SOURCE PASSAGE:
━━━━━━━━━━

# Surefire 6P Original with factory double O-ring seal



## ViperaPiper (Apr 30, 2019)

I recently bought two NIB 6Ps - one with '04 and another with '05 batteries. The one with the '05 is in the standard older style clamshell packaging and has a single O-ring. Nothing special here. 
The second one with the '04 batteries however is in a box the style of which I have not yet seen here or elsewhere. And the interesting thing - it has two O-rings which is also written on the box. 
I've searched the forums and online and you guys say the 6P comes with one O-ring only and everything different is either 6PN or aftermarket. 
What are your thoughts? 
There are some differences in the engraving and the rubber on the switch as well.


----------



## thermal guy (Apr 30, 2019)

I remember something way long ago about Surefires being waterproof.the only ones they listed back then were meant for the navy I think. They had two o rinds and the flashlight had to be returned to surefire for battery change when it went dead.


----------



## ampdude (Apr 30, 2019)

It is a 6pn. The only the difference as far as im aware is the extra o ring which surefire decided to charge a 40 or 50 dollar premium for over the regular model. I dont know anything about the switch rubber being different and the whole send the light back to SF to replace the batteries part is news to me. I know that particular clamshell packaging was not around in 2005. It started sometime in 2010-2012 iirc.


----------



## ViperaPiper (May 1, 2019)

This was the clamshell packaging until 2010. They introduced the new kind that year as well as changed their logo to the one we see today. About that time they updated the P60L to the KX4. 
It shouldn't be a 6PN though. They had a 6PN in the shop as well and it was in the old style box just like the one in the picture below.

━━━━━━━━━━

TASK INSTRUCTIONS:
(1) Rewrite the part of the Surefire 6P thread that opens with the words containing "## ViperaPiper (Apr" and closes with "Nothing special here.", substituting "blister pack" for "clamshell packaging".
(2) Summarize the Surefire 6P thread in two sentences.

━━━━━━━━━━

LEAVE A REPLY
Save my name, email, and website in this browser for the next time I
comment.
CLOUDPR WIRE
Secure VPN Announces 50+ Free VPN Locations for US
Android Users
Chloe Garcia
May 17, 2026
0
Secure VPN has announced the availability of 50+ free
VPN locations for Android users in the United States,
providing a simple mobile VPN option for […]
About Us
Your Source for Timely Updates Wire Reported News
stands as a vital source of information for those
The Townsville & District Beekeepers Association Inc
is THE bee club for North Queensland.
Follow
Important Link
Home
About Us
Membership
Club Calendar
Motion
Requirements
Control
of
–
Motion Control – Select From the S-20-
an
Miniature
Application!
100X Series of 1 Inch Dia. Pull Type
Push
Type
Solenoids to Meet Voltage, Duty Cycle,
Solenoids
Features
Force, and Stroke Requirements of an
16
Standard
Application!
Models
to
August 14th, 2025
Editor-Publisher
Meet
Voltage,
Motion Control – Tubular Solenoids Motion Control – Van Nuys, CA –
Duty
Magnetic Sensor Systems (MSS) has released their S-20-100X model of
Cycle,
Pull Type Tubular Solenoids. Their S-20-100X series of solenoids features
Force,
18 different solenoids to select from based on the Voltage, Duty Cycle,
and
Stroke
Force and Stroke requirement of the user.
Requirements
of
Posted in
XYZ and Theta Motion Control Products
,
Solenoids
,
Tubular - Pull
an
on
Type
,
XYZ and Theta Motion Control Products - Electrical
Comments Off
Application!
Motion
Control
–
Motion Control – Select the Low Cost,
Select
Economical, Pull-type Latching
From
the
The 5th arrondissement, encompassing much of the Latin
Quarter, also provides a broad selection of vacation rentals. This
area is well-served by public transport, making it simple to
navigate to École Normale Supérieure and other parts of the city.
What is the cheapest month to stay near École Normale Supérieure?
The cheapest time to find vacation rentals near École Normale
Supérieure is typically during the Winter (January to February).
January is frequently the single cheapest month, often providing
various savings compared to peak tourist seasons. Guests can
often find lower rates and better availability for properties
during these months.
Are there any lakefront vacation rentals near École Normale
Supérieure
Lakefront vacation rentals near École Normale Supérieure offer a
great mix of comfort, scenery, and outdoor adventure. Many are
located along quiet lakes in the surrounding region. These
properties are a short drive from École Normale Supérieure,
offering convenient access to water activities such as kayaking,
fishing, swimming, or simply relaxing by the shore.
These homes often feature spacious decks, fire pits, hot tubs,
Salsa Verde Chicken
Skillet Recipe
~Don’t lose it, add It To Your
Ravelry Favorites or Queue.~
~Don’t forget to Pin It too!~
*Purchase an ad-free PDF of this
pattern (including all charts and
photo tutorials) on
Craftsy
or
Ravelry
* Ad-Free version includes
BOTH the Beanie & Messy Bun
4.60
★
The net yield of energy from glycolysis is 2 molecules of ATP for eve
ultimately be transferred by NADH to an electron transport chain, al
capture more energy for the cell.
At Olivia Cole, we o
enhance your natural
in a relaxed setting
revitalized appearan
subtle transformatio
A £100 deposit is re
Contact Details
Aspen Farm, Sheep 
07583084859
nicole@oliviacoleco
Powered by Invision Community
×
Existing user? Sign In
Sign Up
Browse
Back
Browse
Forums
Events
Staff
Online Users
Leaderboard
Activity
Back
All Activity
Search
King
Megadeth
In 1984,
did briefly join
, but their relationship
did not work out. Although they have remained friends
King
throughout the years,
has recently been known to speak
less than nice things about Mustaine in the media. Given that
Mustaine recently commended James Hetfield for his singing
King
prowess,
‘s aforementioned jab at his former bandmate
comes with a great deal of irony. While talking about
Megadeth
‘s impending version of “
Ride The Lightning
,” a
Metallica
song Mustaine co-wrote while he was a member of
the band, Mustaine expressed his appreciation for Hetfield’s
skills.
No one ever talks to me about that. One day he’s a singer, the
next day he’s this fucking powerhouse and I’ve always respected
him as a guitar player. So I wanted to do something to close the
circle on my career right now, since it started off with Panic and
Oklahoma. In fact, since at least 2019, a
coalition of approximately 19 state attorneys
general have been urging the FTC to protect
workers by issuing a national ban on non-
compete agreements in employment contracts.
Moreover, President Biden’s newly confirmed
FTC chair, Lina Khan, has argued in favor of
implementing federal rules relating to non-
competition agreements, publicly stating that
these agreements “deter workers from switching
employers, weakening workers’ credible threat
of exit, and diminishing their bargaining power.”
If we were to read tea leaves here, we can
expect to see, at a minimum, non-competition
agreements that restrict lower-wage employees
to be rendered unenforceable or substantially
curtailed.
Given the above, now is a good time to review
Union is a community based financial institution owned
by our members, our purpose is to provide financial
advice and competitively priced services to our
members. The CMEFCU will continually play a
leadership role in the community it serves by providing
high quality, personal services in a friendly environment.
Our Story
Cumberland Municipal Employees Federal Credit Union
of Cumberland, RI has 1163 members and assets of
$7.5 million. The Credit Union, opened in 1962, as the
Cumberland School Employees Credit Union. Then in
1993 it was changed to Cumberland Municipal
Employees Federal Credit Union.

━━━━━━━━━━

ANSWERS BY ITEM NUMBER:
(1)
## ViperaPiper (Apr 30, 2019)

I recently bought two NIB 6Ps - one with '04 and another with '05 batteries. The one with the '05 is in the standard older style blister pack and has a single O-ring. Nothing special here.

(2) A poster who bought two 6Ps found that the one with '05 batteries came in the standard older clamshell packaging with a single O-ring, while the one with '04 batteries came in a box style they had not seen before and had two O-rings, which the box also stated. One reply identified it as a 6PN, sold at a premium for the extra O-ring, but the original poster argued it shouldn't be a 6PN because a 6PN in the shop came in the old style box.